The Shelf

A living, breathing, cultural companion brought to you by Karee.

Films, visual artists, and the work that shapes how we see.

Rockers (1978, dir. Theodoros Bafaloukos) — A Jamaican Robin Hood story set in the late ’70s Kingston music scene. The cast is half the reggae canon: Leroy “Horsemouth” Wallace, Burning Spear, Gregory Isaacs, Big Youth. It’s a heist film, a music film, and a document of a moment that doesn’t exist anymore. If you’ve never seen it, fix that.

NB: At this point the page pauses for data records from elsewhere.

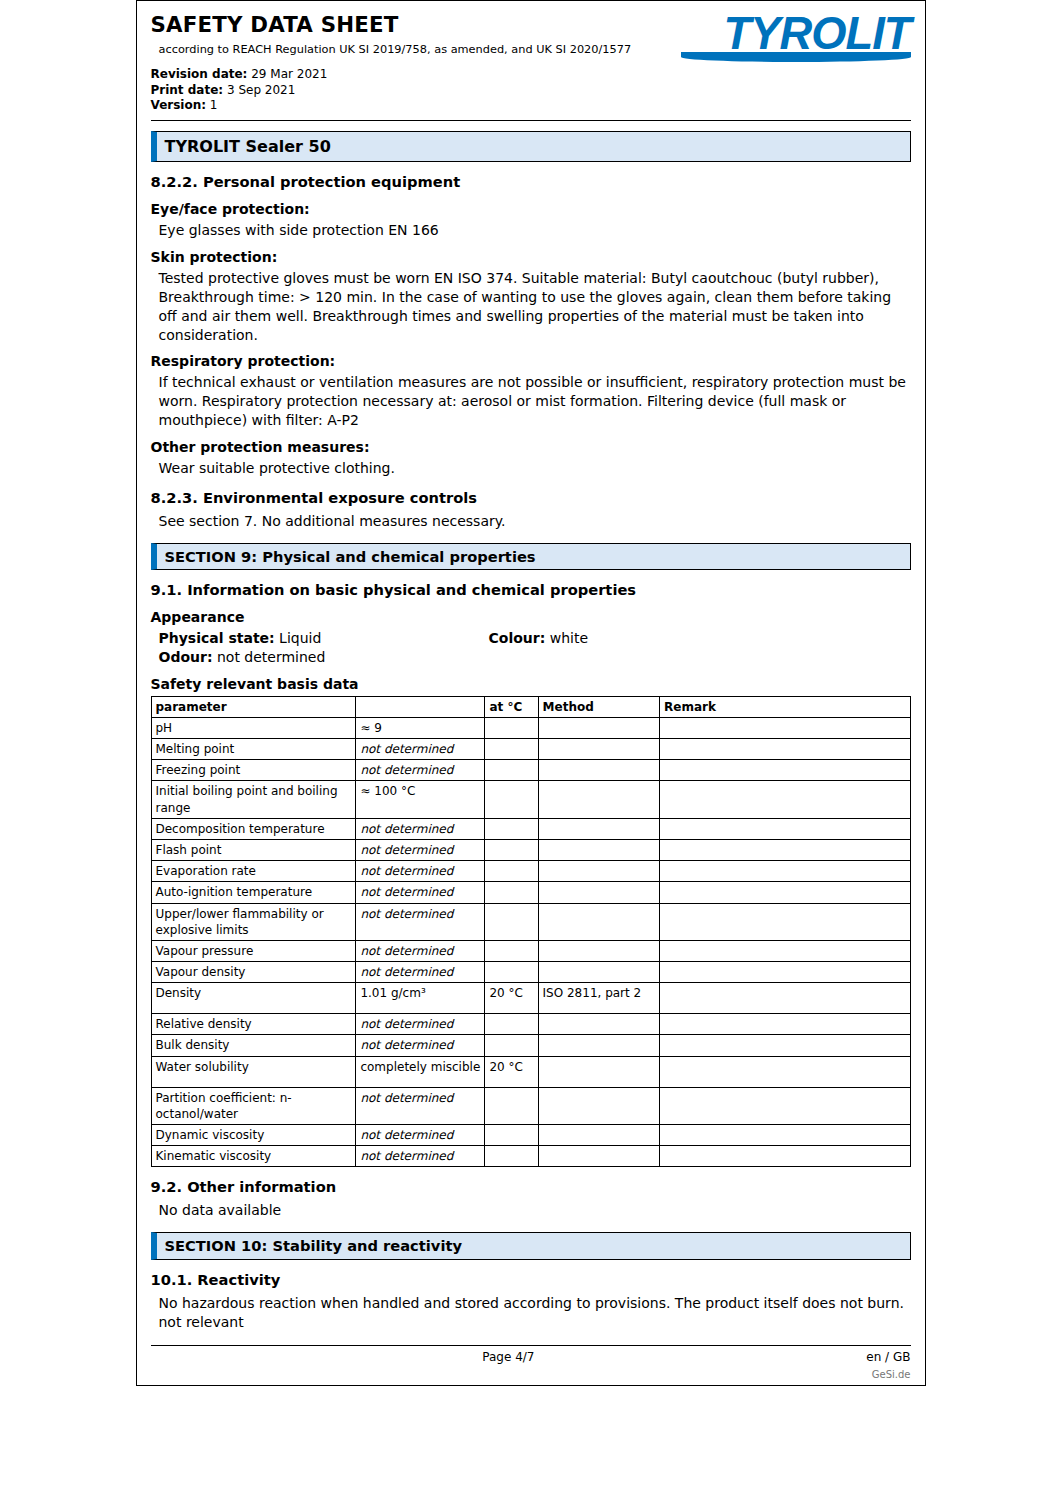SAFETY DATA SHEET
according to REACH Regulation UK SI 2019/758, as amended, and UK SI 2020/1577
Revision date: 29 Mar 2021
Print date: 3 Sep 2021
Version: 1
TYROLIT
TYROLIT Sealer 50
8.2.2. Personal protection equipment
Eye/face protection:
Eye glasses with side protection EN 166
Skin protection:
Tested protective gloves must be worn EN ISO 374. Suitable material: Butyl caoutchouc (butyl rubber), Breakthrough time: > 120 min. In the case of wanting to use the gloves again, clean them before taking off and air them well. Breakthrough times and swelling properties of the material must be taken into consideration.
Respiratory protection:
If technical exhaust or ventilation measures are not possible or insufficient, respiratory protection must be worn. Respiratory protection necessary at: aerosol or mist formation. Filtering device (full mask or mouthpiece) with filter: A-P2
Other protection measures:
Wear suitable protective clothing.
8.2.3. Environmental exposure controls
See section 7. No additional measures necessary.
SECTION 9: Physical and chemical properties
9.1. Information on basic physical and chemical properties
Appearance
Physical state: Liquid
Colour: white
Odour: not determined
Safety relevant basis data
| parameter | | at °C | Method | Remark |
| --- | --- | --- | --- | --- |
| pH | ≈ 9 | | | |
| Melting point | not determined | | | |
| Freezing point | not determined | | | |
| Initial boiling point and boiling range | ≈ 100 °C | | | |
| Decomposition temperature | not determined | | | |
| Flash point | not determined | | | |
| Evaporation rate | not determined | | | |
| Auto-ignition temperature | not determined | | | |
| Upper/lower flammability or explosive limits | not determined | | | |
| Vapour pressure | not determined | | | |
| Vapour density | not determined | | | |
| Density | 1.01 g/cm³ | 20 °C | ISO 2811, part 2 | |
| Relative density | not determined | | | |
| Bulk density | not determined | | | |
| Water solubility | completely miscible | 20 °C | | |
| Partition coefficient: n-octanol/water | not determined | | | |
| Dynamic viscosity | not determined | | | |
| Kinematic viscosity | not determined | | | |
9.2. Other information
No data available
SECTION 10: Stability and reactivity
10.1. Reactivity
No hazardous reaction when handled and stored according to provisions. The product itself does not burn. not relevant
Page 4/7 en / GB
GeSi.de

Get Millie Black (HBO/Channel 4) — Jamaica on screen without the tourist gaze. A detective story, but the real subject is Kingston itself: class, queerness, disappearance, and who gets looked for.

Rashleigh Morris · @scribe.rm — My nephew. A visual artist building his own language. Follow the work.

Everald Brown (1917–2002) — Intuitive painter, sculptor, and mystic. His work is rooted in vision and spiritual practice, not art school. The National Gallery of Jamaica holds major pieces, but Brown’s real gallery was his yard in the hills of St. Ann.

Mazola Wa Mwashighadi (1987–2025) — Painter, muralist, devoted son of Kenya, last at home in Treasure Beach. His work with Found Objects carried the colors and spirit of the diaspora. We lost him too soon. Read: “In Loving Memory of Mazola Wa Mwashighadi”

This section updates when something earns its place.